There are various questions and issues to keep in mind when choosing a long-term care policy.
Where may care occur?
The best policies pay for care in a nursing home, assisted living facility, or at home. Benefits are typically expressed in daily amounts, with a lifetime maximum. Some policies pay half as much per day for at-home care as for nursing home care. Others pay the same amount, or have a "pool of benefits" that can be used as needed.
Under what conditions will the policy begin paying benefits?
The policy should state the various conditions that must be met.
- The inability to perform two or three specific "activities of daily living" without help. These include bathing, dressing, eating, toileting and "transferring" or being able to move from place to place or between a bed and a chair.
- Cognitive impairment. Most policies cover stroke and Alzheimer’s and Parkinson's disease, but other forms of mental incapacity may be excluded.
- Medical necessity, or certification by a doctor that long-term care is necessary.
What events must occur before the policy begins paying benefits?
- Some older policies require a hospital stay of at least three days before benefits can be paid. This requirement is very restrictive; you should avoid it.

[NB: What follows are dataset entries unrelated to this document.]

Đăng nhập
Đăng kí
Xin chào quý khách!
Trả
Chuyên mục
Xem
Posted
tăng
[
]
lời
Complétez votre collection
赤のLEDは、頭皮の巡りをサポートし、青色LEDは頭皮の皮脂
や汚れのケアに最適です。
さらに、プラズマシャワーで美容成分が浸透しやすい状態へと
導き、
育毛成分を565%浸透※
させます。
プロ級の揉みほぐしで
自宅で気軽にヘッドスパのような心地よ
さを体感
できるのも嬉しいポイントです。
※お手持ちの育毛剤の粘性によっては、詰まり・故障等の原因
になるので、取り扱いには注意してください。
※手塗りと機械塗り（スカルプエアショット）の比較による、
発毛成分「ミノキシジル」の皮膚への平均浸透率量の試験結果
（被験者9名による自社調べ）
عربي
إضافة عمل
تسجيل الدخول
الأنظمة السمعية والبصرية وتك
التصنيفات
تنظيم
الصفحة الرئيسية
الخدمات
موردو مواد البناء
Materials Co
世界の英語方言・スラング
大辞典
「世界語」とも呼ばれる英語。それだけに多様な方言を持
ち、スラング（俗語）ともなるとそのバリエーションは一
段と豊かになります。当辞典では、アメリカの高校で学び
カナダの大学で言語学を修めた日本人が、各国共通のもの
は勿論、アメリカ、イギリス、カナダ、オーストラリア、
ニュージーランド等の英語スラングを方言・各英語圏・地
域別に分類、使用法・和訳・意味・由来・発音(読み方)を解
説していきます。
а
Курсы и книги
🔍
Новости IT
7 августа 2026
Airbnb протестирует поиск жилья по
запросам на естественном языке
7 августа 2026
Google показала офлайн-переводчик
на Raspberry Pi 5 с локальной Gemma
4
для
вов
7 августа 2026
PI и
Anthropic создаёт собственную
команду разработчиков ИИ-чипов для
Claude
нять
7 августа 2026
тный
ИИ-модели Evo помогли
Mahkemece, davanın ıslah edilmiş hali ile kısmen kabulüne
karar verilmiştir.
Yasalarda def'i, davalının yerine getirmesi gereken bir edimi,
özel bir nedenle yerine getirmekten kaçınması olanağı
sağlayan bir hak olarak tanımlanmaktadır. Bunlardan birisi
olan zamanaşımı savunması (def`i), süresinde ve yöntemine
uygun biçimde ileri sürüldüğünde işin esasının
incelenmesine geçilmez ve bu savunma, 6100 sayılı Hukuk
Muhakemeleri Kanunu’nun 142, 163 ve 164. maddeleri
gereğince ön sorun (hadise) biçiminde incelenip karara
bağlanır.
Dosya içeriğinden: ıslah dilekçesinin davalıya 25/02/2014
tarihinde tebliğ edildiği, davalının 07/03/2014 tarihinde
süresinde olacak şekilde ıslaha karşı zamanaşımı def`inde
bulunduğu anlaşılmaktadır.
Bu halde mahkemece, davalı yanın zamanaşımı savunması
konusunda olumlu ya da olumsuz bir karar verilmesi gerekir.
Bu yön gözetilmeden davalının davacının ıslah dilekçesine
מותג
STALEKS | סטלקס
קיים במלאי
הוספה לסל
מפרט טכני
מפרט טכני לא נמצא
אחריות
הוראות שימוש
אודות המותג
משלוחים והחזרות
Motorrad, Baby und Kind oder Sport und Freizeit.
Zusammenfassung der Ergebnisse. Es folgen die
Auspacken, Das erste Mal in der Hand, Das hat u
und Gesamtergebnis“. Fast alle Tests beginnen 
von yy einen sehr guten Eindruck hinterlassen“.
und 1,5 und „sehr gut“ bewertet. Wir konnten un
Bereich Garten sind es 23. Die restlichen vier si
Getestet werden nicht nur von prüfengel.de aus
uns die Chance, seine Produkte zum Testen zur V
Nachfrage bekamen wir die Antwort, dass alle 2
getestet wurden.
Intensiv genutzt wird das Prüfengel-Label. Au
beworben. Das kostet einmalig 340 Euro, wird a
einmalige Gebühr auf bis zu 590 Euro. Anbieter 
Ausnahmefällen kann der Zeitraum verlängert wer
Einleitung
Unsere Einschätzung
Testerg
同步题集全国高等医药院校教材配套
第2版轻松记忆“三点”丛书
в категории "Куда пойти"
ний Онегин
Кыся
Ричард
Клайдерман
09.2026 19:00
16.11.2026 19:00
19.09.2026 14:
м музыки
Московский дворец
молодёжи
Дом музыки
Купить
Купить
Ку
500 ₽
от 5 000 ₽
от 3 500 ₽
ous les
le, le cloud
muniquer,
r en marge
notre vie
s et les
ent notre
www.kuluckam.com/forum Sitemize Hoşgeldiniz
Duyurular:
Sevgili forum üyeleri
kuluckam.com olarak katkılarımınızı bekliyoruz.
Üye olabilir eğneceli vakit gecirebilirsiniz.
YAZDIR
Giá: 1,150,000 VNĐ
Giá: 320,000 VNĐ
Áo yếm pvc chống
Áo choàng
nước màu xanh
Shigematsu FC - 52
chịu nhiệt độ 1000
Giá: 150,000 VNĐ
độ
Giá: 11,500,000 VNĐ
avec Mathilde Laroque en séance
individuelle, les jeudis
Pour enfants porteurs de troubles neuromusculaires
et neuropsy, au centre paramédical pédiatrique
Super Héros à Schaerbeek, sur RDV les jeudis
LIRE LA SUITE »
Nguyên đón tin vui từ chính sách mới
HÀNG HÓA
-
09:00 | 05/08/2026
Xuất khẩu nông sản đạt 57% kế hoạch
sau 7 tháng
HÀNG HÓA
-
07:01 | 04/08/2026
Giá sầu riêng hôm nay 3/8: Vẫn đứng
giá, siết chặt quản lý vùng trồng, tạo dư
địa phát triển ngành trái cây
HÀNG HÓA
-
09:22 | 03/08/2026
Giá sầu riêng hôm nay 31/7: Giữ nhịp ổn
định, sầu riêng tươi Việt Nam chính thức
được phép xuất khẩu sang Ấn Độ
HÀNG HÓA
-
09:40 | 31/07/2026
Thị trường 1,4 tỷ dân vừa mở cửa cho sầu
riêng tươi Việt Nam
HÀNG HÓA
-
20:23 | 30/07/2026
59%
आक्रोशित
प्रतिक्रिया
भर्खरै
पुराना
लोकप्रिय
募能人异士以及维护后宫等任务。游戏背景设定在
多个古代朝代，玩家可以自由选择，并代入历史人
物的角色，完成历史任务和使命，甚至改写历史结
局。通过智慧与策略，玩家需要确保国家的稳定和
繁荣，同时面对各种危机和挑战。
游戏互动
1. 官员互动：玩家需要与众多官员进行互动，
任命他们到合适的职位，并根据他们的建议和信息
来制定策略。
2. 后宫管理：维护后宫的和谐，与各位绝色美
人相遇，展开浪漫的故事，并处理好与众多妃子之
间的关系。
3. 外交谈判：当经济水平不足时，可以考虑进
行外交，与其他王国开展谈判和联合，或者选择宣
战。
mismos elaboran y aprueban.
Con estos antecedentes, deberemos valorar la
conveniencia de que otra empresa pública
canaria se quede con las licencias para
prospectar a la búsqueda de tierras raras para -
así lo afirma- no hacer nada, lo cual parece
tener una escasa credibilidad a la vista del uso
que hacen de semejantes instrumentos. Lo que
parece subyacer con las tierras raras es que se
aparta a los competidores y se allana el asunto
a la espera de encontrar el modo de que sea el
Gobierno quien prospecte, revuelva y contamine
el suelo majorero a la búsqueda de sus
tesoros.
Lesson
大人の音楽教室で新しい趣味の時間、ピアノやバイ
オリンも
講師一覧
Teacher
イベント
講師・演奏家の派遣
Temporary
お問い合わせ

- Most policies have a “waiting period” or "elimination" period. This is a period that begins when you first need long-term care and lasts as long as the policy provides. During the waiting period, the policy will not pay benefits. If you recover before the waiting period ends, the policy doesn’t pay for expenses you incur during the waiting period. The policy pays only for expenses that occur after the waiting period is over, if you continue to need care. In general, the longer the waiting period, the lower the premium for the long-term care policy.
How long will benefits last?
A benefit period may range from two years to lifetime. You can keep premiums down by electing coverage for three to four years—longer than the average nursing home stay—instead of lifetime.
Indemnity vs. Reimbursement
Most long-term care policies pay on a reimbursement (or expense-incurred) basis, up to the policy limits. In other words, if you have a $150 per day benefit but spend only $130 per day for a home long-term care provider, the policy will pay only $130. The “extra” $20 each day will, in some policies, go into a “pool” of unused funds that can be used to extend the length of time for which the policy will pay benefits. Other policies pay on an indemnity basis. Using the same example as above, an indemnity policy would pay $150 per day as long as the insured needs and receives long-term care services, regardless of the actual outlay.
Inflation protection is an important feature, especially if you are under 65, when you buy benefits that you may not use for 20 years or more. A good inflation provision compounds benefits at 5 percent a year. Without inflation protection, even 3 percent annual inflation will, over 24 years, reduce the purchasing power of a $150 daily benefit to the equivalent of $75.
Six other important policy provisions
- 1=7 Elimination period. Under some policies, if the insured has qualifying long-term care expenses on one day during a seven-day period, he or she will be credited with having satisfied seven days toward the elimination period. This type of provision reflects the way home care is often delivered—some days by professionals and some days by family members.
- Guaranteed renewable policies must be renewed by the insurance company, although premiums can go up if they are increased for an entire class of policyholders.
- Waiver of premium, so that no further premiums are due once you start to receive benefits.
- Third-party notification, so that a relative, friend or professional adviser will be notified if you forget to pay a premium.
- Nonforfeiture benefits keep a lesser amount of insurance in force if you let the policy lapse. This provision is required by some states.
- Restoration of benefits, which ensures that maximum benefits are put back in place if you receive benefits for a time, then recover and go for a specified period (typically six months) without receiving benefits.